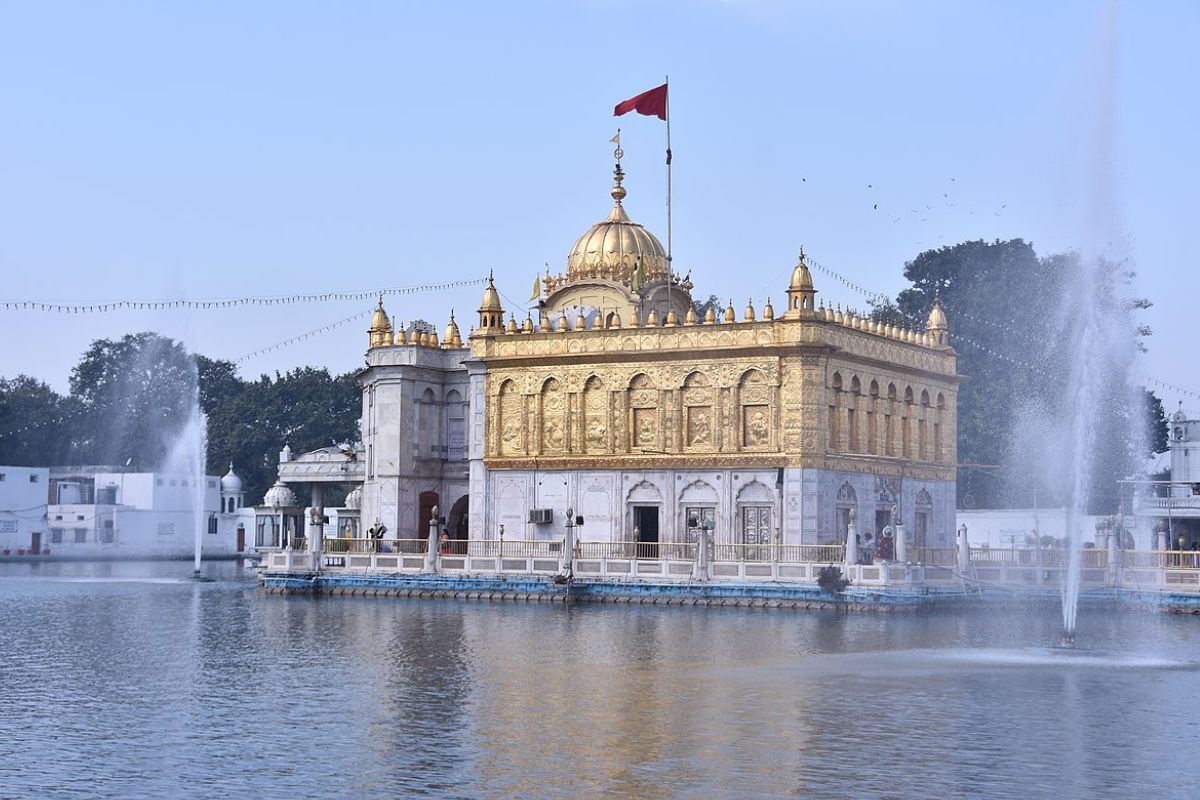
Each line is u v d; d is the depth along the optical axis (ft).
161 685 145.18
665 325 266.77
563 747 114.32
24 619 215.51
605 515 270.67
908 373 286.87
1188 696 137.39
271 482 568.82
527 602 245.04
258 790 101.76
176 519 477.77
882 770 106.93
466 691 140.26
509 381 281.13
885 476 276.62
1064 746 115.03
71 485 482.69
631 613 221.46
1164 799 99.71
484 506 282.15
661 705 132.05
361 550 290.35
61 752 113.39
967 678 148.15
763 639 182.19
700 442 263.29
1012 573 237.45
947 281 423.23
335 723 124.16
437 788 102.06
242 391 588.09
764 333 256.73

----------

Skipping any pictures, copy the entries exactly as they appear.

- _Finished exercise_:
Each line is u v d; d is the depth along the optical axis (ft).
161 685 145.18
665 325 266.77
563 747 114.32
24 619 215.51
605 515 270.67
908 373 286.87
1188 696 137.39
271 482 568.82
527 602 245.04
258 790 101.76
176 519 477.77
882 770 106.93
466 691 140.26
509 381 281.13
885 476 276.62
1064 746 115.03
71 485 482.69
631 613 221.46
1164 799 99.71
484 506 282.15
661 705 132.05
361 550 290.35
61 752 113.39
967 678 148.15
763 639 182.19
700 442 263.29
1012 573 237.45
947 281 423.23
335 723 124.16
437 788 102.06
242 391 588.09
764 333 256.73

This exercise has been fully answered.